Czech (čeština) is a West Slavic language, spoken by about 12 million people as a native language. It is the official language of the Czech Republic and also one of the official languages of the European Union. It is very similar to Slovak, and to a lesser extent Polish and Serbian. The language was known as ‘Bohemian’ in English until the nineteenth century, based on the English name of the Czech state, Bohemia, in turn derived from ‘Boii’, the name of the Celtic tribe who inhabited the area from around the first century AD. Apart from standard Czech, two distinct dialects can be distinguished: ‘Common Czech’, spoken mostly in Bohemia, and the variant spoken in Moravia and Silesia.

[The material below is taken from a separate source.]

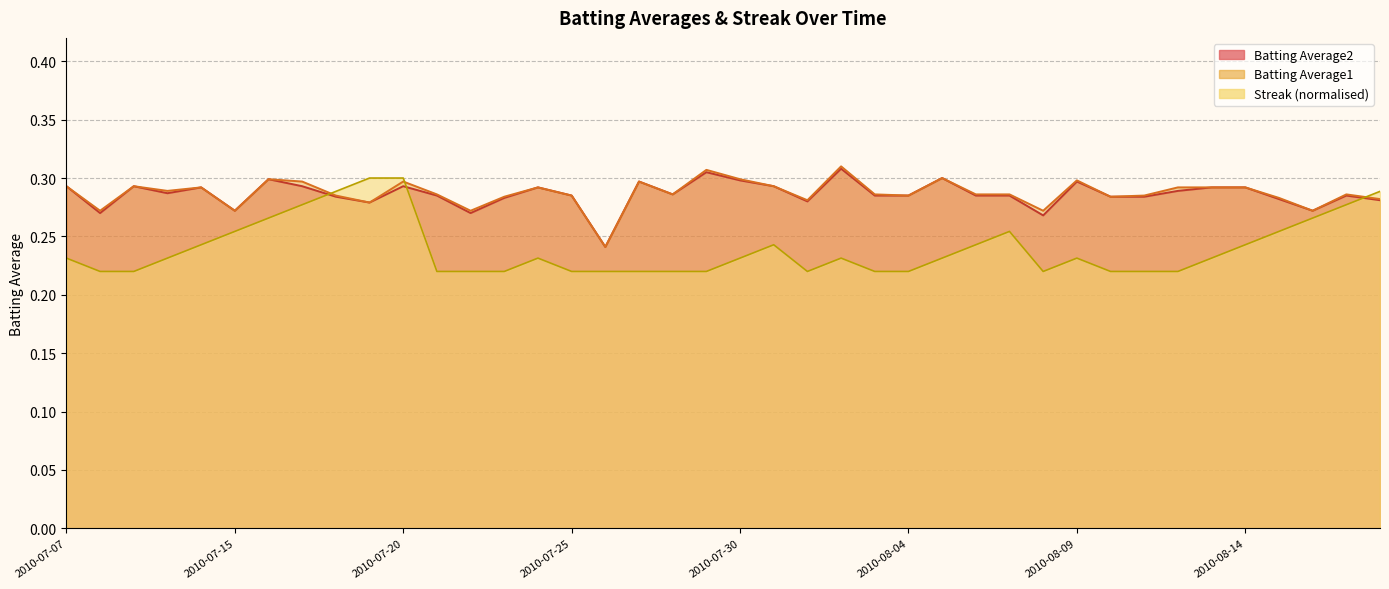

Reading left to right, extract all data points from this chart.

Batting Average1: 2010-07-07=0.3	2010-07-08=0.3	2010-07-09=0.3	2010-07-10=0.3	2010-07-11=0.3	2010-07-15=0.3	2010-07-16=0.3	2010-07-17=0.3	2010-07-18=0.3	2010-07-19=0.3	2010-07-20=0.3	2010-07-21=0.3	2010-07-22=0.3	2010-07-23=0.3	2010-07-24=0.3	2010-07-25=0.3	2010-07-26=0.2	2010-07-27=0.3	2010-07-28=0.3	2010-07-29=0.3	2010-07-30=0.3	2010-07-31=0.3	2010-08-01=0.3	2010-08-02=0.3	2010-08-03=0.3	2010-08-04=0.3	2010-08-05=0.3	2010-08-06=0.3	2010-08-07=0.3	2010-08-08=0.3	2010-08-09=0.3	2010-08-10=0.3	2010-08-11=0.3	2010-08-12=0.3	2010-08-13=0.3	2010-08-14=0.3	2010-08-15=0.3	2010-08-16=0.3	2010-08-17=0.3	2010-08-18=0.3
Batting Average2: 2010-07-07=0.3	2010-07-08=0.3	2010-07-09=0.3	2010-07-10=0.3	2010-07-11=0.3	2010-07-15=0.3	2010-07-16=0.3	2010-07-17=0.3	2010-07-18=0.3	2010-07-19=0.3	2010-07-20=0.3	2010-07-21=0.3	2010-07-22=0.3	2010-07-23=0.3	2010-07-24=0.3	2010-07-25=0.3	2010-07-26=0.2	2010-07-27=0.3	2010-07-28=0.3	2010-07-29=0.3	2010-07-30=0.3	2010-07-31=0.3	2010-08-01=0.3	2010-08-02=0.3	2010-08-03=0.3	2010-08-04=0.3	2010-08-05=0.3	2010-08-06=0.3	2010-08-07=0.3	2010-08-08=0.3	2010-08-09=0.3	2010-08-10=0.3	2010-08-11=0.3	2010-08-12=0.3	2010-08-13=0.3	2010-08-14=0.3	2010-08-15=0.3	2010-08-16=0.3	2010-08-17=0.3	2010-08-18=0.3
Streak: 2010-07-07=0.2	2010-07-08=0.2	2010-07-09=0.2	2010-07-10=0.2	2010-07-11=0.2	2010-07-15=0.3	2010-07-16=0.3	2010-07-17=0.3	2010-07-18=0.3	2010-07-19=0.3	2010-07-20=0.3	2010-07-21=0.2	2010-07-22=0.2	2010-07-23=0.2	2010-07-24=0.2	2010-07-25=0.2	2010-07-26=0.2	2010-07-27=0.2	2010-07-28=0.2	2010-07-29=0.2	2010-07-30=0.2	2010-07-31=0.2	2010-08-01=0.2	2010-08-02=0.2	2010-08-03=0.2	2010-08-04=0.2	2010-08-05=0.2	2010-08-06=0.2	2010-08-07=0.3	2010-08-08=0.2	2010-08-09=0.2	2010-08-10=0.2	2010-08-11=0.2	2010-08-12=0.2	2010-08-13=0.2	2010-08-14=0.2	2010-08-15=0.3	2010-08-16=0.3	2010-08-17=0.3	2010-08-18=0.3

At the end of World War I, the Czech lands of Bohemia, Moravia and Silesia united with Slovakia to form the new country of Czechoslovakia, one of the successor states of the Austro-Hungarian Empire. Czechoslovakia was formally separated on 1 January 1993 into the Czech Republic and the Slovak Republic, as two completely independent nations. Given their shared history, it is not surprising that Czech and Slovak are generally mutually intelligible in both their spoken and written forms, though there are some words and phrases which differ considerably and may cause comprehension problems, particularly for younger generations.
The Czech alphabet is a version of the Latin alphabet and has 42 characters. It forms the basis for the alphabets of many other Eastern European languages. Czech is an almost entirely phonetic language. Some Czech words do not contain any vowels, e.g. ‘smrt’ (death) or ‘ztvrdl’ (hardened).
The Czech language is regulated by the Czech Language Institute, based in Prague. It is part of the Academy of Sciences of the Czech Republic, the country’s leading non-university public research institution. The Institute was founded in 1946 and replaced the Office of the Dictionary of the Czech Language which had been in place from 1911.
Czech Centres is an organisation founded in 1986 by the Czech Ministry of Foreign Affairs to promote Czech language and culture abroad. Its headquarters are in Prague but it has centres in 20 countries around the world, including one in London.
Czech names, as in English, consist of given names and surnames. In the past, parents had to choose given names from an approved list, corresponding to name days in the Czech calendar, and even now registry offices may reject particularly unusual names. Women’s surnames often differ from men’s surnames, as they are adjectives and require a feminine ending.